By these measures, the state has failed Rafe Sweeney and many others.

“The system of care as it exists currently is not equipped to provide people with the individualized treatment they need, either in the community or in some cases long term residential treatment,” Clingham wrote. “As advocates have been pointing out for years, Rhode Island needs a comprehensive state plan to develop and maintain a full continuum of care that meets people’s needs.
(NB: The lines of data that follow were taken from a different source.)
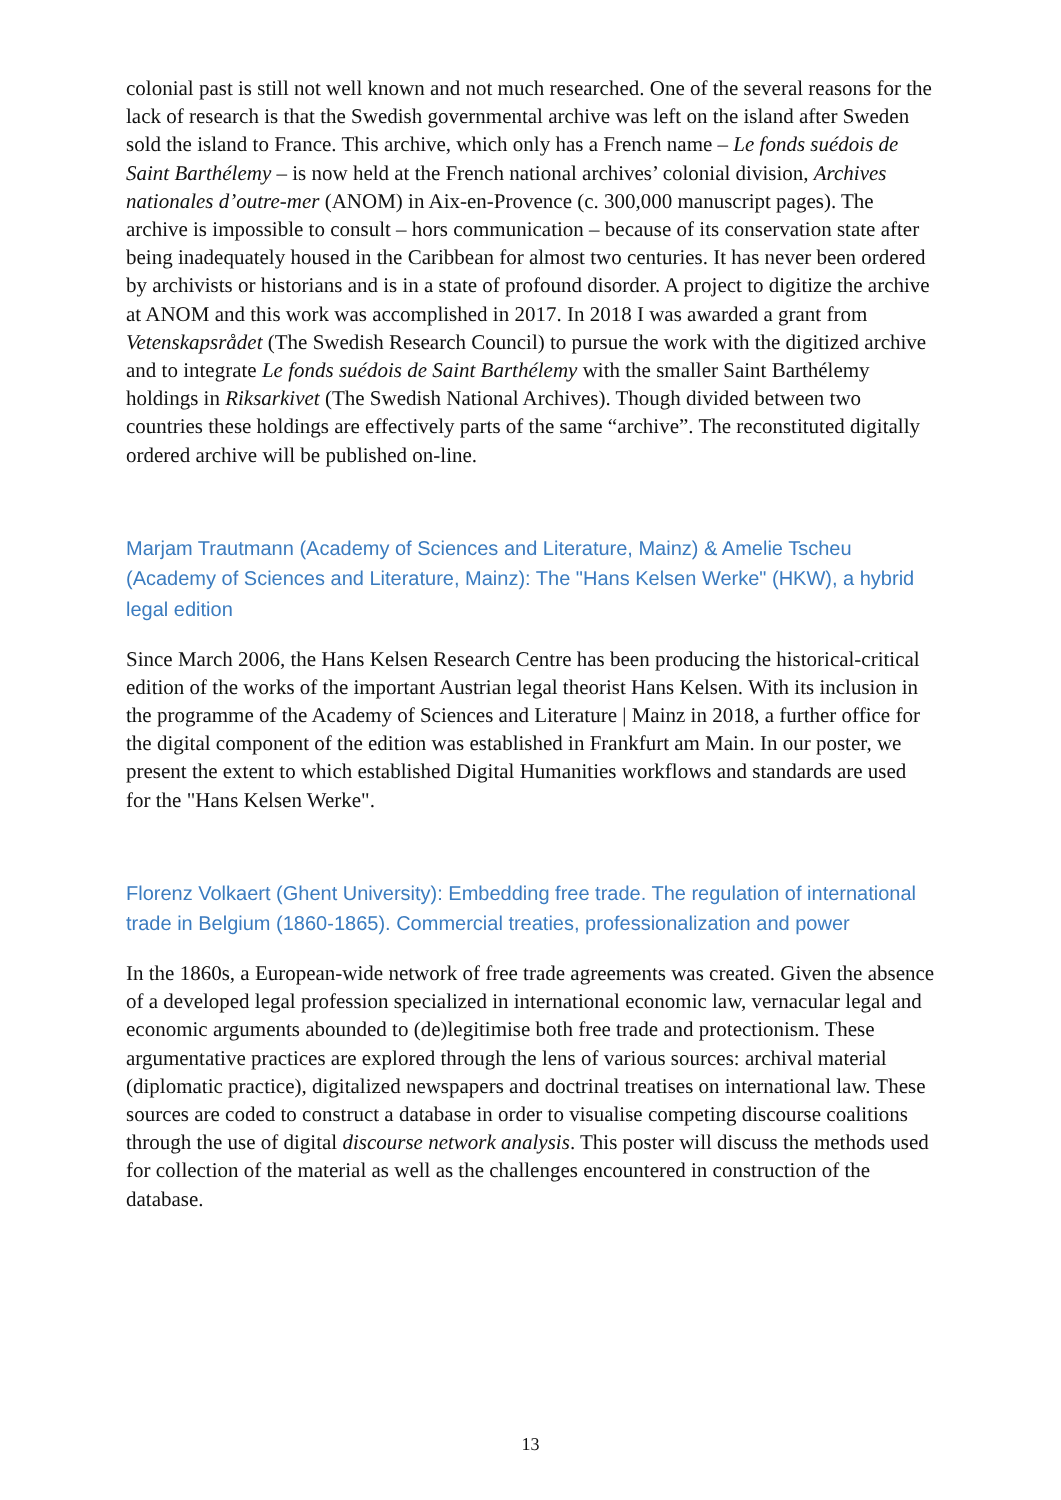colonial past is still not well known and not much researched. One of the several reasons for the lack of research is that the Swedish governmental archive was left on the island after Sweden sold the island to France. This archive, which only has a French name – Le fonds suédois de Saint Barthélemy – is now held at the French national archives’ colonial division, Archives nationales d’outre-mer (ANOM) in Aix-en-Provence (c. 300,000 manuscript pages). The archive is impossible to consult – hors communication – because of its conservation state after being inadequately housed in the Caribbean for almost two centuries. It has never been ordered by archivists or historians and is in a state of profound disorder. A project to digitize the archive at ANOM and this work was accomplished in 2017. In 2018 I was awarded a grant from Vetenskapsrådet (The Swedish Research Council) to pursue the work with the digitized archive and to integrate Le fonds suédois de Saint Barthélemy with the smaller Saint Barthélemy holdings in Riksarkivet (The Swedish National Archives). Though divided between two countries these holdings are effectively parts of the same “archive”. The reconstituted digitally ordered archive will be published on-line.
Marjam Trautmann (Academy of Sciences and Literature, Mainz) & Amelie Tscheu (Academy of Sciences and Literature, Mainz): The "Hans Kelsen Werke" (HKW), a hybrid legal edition
Since March 2006, the Hans Kelsen Research Centre has been producing the historical-critical edition of the works of the important Austrian legal theorist Hans Kelsen. With its inclusion in the programme of the Academy of Sciences and Literature | Mainz in 2018, a further office for the digital component of the edition was established in Frankfurt am Main. In our poster, we present the extent to which established Digital Humanities workflows and standards are used for the "Hans Kelsen Werke".
Florenz Volkaert (Ghent University): Embedding free trade. The regulation of international trade in Belgium (1860-1865). Commercial treaties, professionalization and power
In the 1860s, a European-wide network of free trade agreements was created. Given the absence of a developed legal profession specialized in international economic law, vernacular legal and economic arguments abounded to (de)legitimise both free trade and protectionism. These argumentative practices are explored through the lens of various sources: archival material (diplomatic practice), digitalized newspapers and doctrinal treatises on international law. These sources are coded to construct a database in order to visualise competing discourse coalitions through the use of digital discourse network analysis. This poster will discuss the methods used for collection of the material as well as the challenges encountered in construction of the database.
13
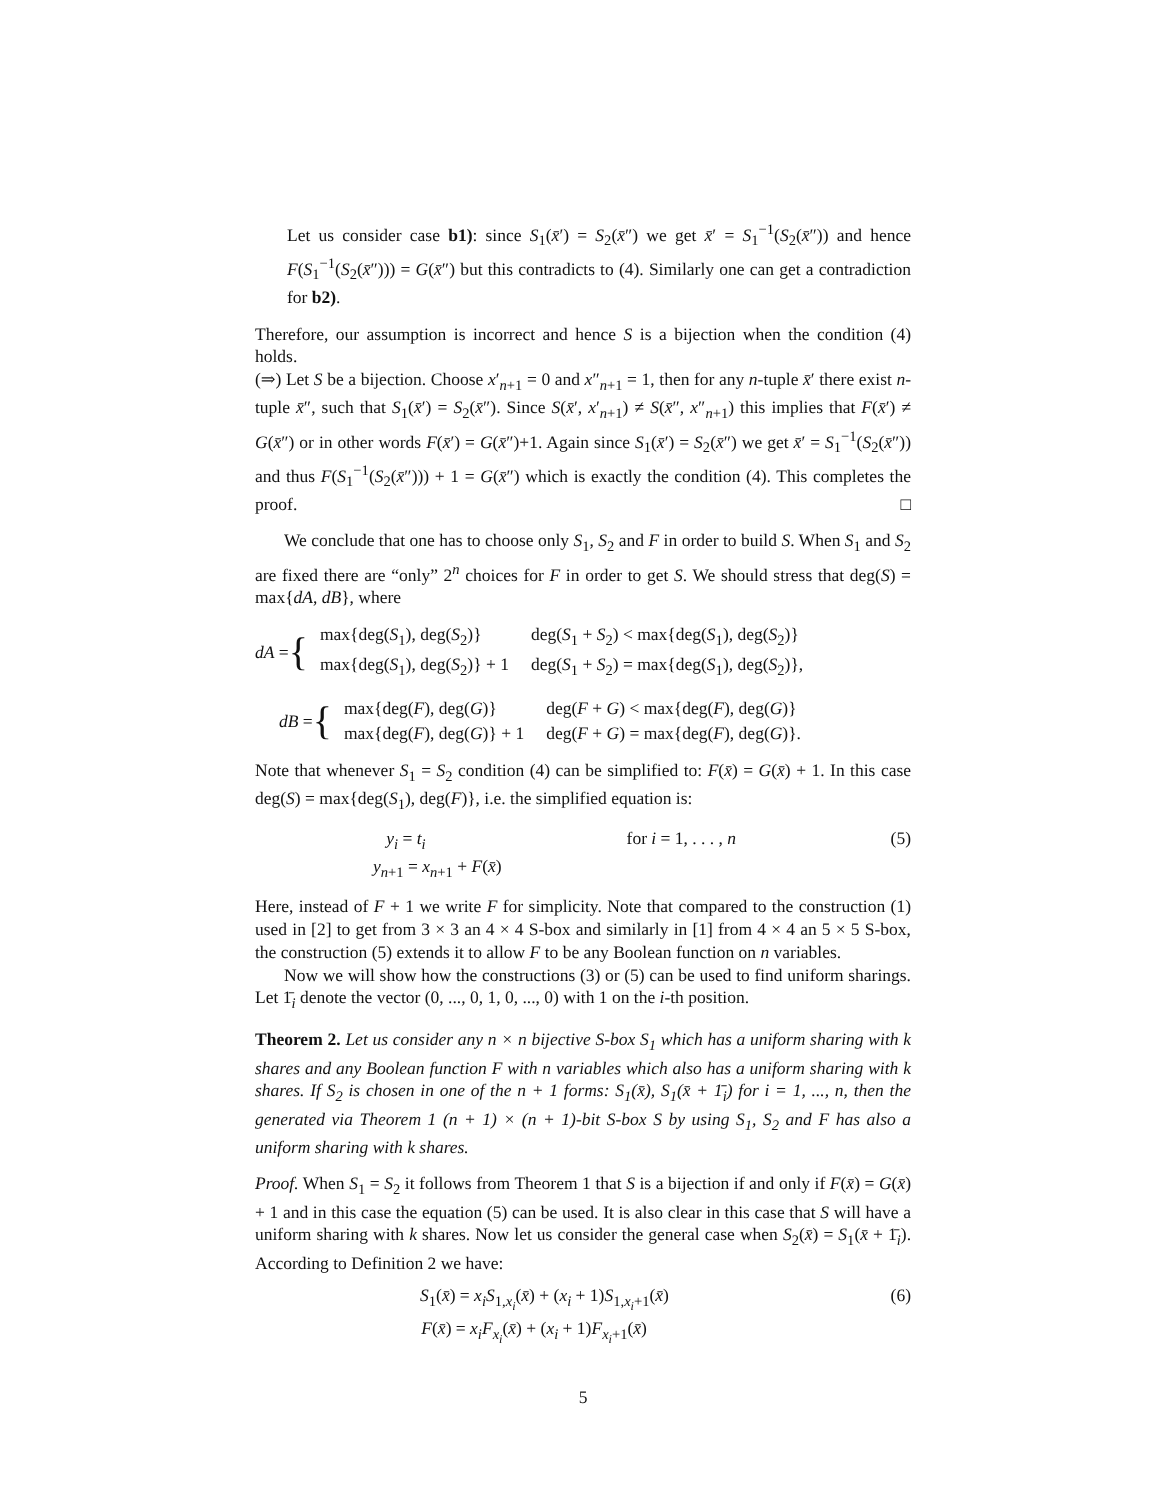Let us consider case b1): since S<sub>1</sub>(x̄′) = S<sub>2</sub>(x̄″) we get x̄′ = S<sub>1</sub><sup>−1</sup>(S<sub>2</sub>(x̄″)) and hence F(S<sub>1</sub><sup>−1</sup>(S<sub>2</sub>(x̄″))) = G(x̄″) but this contradicts to (4). Similarly one can get a contradiction for b2).
Therefore, our assumption is incorrect and hence S is a bijection when the condition (4) holds.
(⇒) Let S be a bijection. Choose x′<sub>n+1</sub> = 0 and x″<sub>n+1</sub> = 1, then for any n-tuple x̄′ there exist n-tuple x̄″, such that S<sub>1</sub>(x̄′) = S<sub>2</sub>(x̄″). Since S(x̄′, x′<sub>n+1</sub>) ≠ S(x̄″, x″<sub>n+1</sub>) this implies that F(x̄′) ≠ G(x̄″) or in other words F(x̄′) = G(x̄″)+1. Again since S<sub>1</sub>(x̄′) = S<sub>2</sub>(x̄″) we get x̄′ = S<sub>1</sub><sup>−1</sup>(S<sub>2</sub>(x̄″)) and thus F(S<sub>1</sub><sup>−1</sup>(S<sub>2</sub>(x̄″))) + 1 = G(x̄″) which is exactly the condition (4). This completes the proof. □
We conclude that one has to choose only S<sub>1</sub>, S<sub>2</sub> and F in order to build S. When S<sub>1</sub> and S<sub>2</sub> are fixed there are “only” 2<sup>n</sup> choices for F in order to get S. We should stress that deg(S) = max{dA, dB}, where
dA = {
| max{deg( S<sub>1</sub>), deg( S<sub>2</sub>)} | deg( S<sub>1</sub> + S<sub>2</sub>) < max{deg( S<sub>1</sub>), deg( S<sub>2</sub>)} |
| max{deg( S<sub>1</sub>), deg( S<sub>2</sub>)} + 1 | deg( S<sub>1</sub> + S<sub>2</sub>) = max{deg( S<sub>1</sub>), deg( S<sub>2</sub>)}, |
dB = {
| max{deg( F ), deg( G )} | deg( F + G ) < max{deg( F ), deg( G )} |
| max{deg( F ), deg( G )} + 1 | deg( F + G ) = max{deg( F ), deg( G )}. |
Note that whenever S<sub>1</sub> = S<sub>2</sub> condition (4) can be simplified to: F(x̄) = G(x̄) + 1. In this case deg(S) = max{deg(S<sub>1</sub>), deg(F)}, i.e. the simplified equation is:
y<sub>i</sub> = t<sub>i</sub>
y<sub>n+1</sub> = x<sub>n+1</sub> + F(x̄)
for i = 1, . . . , n (5)
Here, instead of F + 1 we write F for simplicity. Note that compared to the construction (1) used in [2] to get from 3 × 3 an 4 × 4 S-box and similarly in [1] from 4 × 4 an 5 × 5 S-box, the construction (5) extends it to allow F to be any Boolean function on n variables.
Now we will show how the constructions (3) or (5) can be used to find uniform sharings. Let 1̄<sub>i</sub> denote the vector (0, ..., 0, 1, 0, ..., 0) with 1 on the i-th position.
Theorem 2. Let us consider any n × n bijective S-box S<sub>1</sub> which has a uniform sharing with k shares and any Boolean function F with n variables which also has a uniform sharing with k shares. If S<sub>2</sub> is chosen in one of the n + 1 forms: S<sub>1</sub>(x̄), S<sub>1</sub>(x̄ + 1̄<sub>i</sub>) for i = 1, ..., n, then the generated via Theorem 1 (n + 1) × (n + 1)-bit S-box S by using S<sub>1</sub>, S<sub>2</sub> and F has also a uniform sharing with k shares.
Proof. When S<sub>1</sub> = S<sub>2</sub> it follows from Theorem 1 that S is a bijection if and only if F(x̄) = G(x̄) + 1 and in this case the equation (5) can be used. It is also clear in this case that S will have a uniform sharing with k shares. Now let us consider the general case when S<sub>2</sub>(x̄) = S<sub>1</sub>(x̄ + 1̄<sub>i</sub>). According to Definition 2 we have:
S<sub>1</sub>(x̄) = x<sub>i</sub>S<sub>1,x<sub>i</sub></sub>(x̄) + (x<sub>i</sub> + 1)S<sub>1,x<sub>i</sub>+1</sub>(x̄)
F(x̄) = x<sub>i</sub>F<sub>x<sub>i</sub></sub>(x̄) + (x<sub>i</sub> + 1)F<sub>x<sub>i</sub>+1</sub>(x̄)
(6)
5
“It is my hope that with the infusion of [federal COVID relief] funding Rhode Island will now be able to invest smartly in the development and maintenance of a robust system of care that encompasses the full range of services needed to allow people to live safely and productively in the least restrictive and most appropriate setting individualized to each person’s unique needs.”

From patient to peer counselor?

Rafe ended his phone interview with The Journal on an optimistic and inspirational note.

When he returns to the community, he hopes to become a peer recovery specialist, sharing his history and lessons learned with others who have been in similar circumstances with the aim of helping them.

“I'm something of a teacher, you know, because I teach by way of my experiences,” he said. “I'll tell people about myself so that others can understand what they're going through.”

And he intends to teach with the written word.

“It's not bragging, but I'm an exceptional writer,” Rafe said.

His sister, Kara Sweeney Guerriero, affirmed her commitment to help improve the treatment and care of people who live with mental illness.

“I’m spending the next 30 years of my life doing whatever I can to fix this,” she said. “Rafe is a really sweet, generous and kind man. If the pain that he has gone through can effect positive change for others, then it is worthwhile.”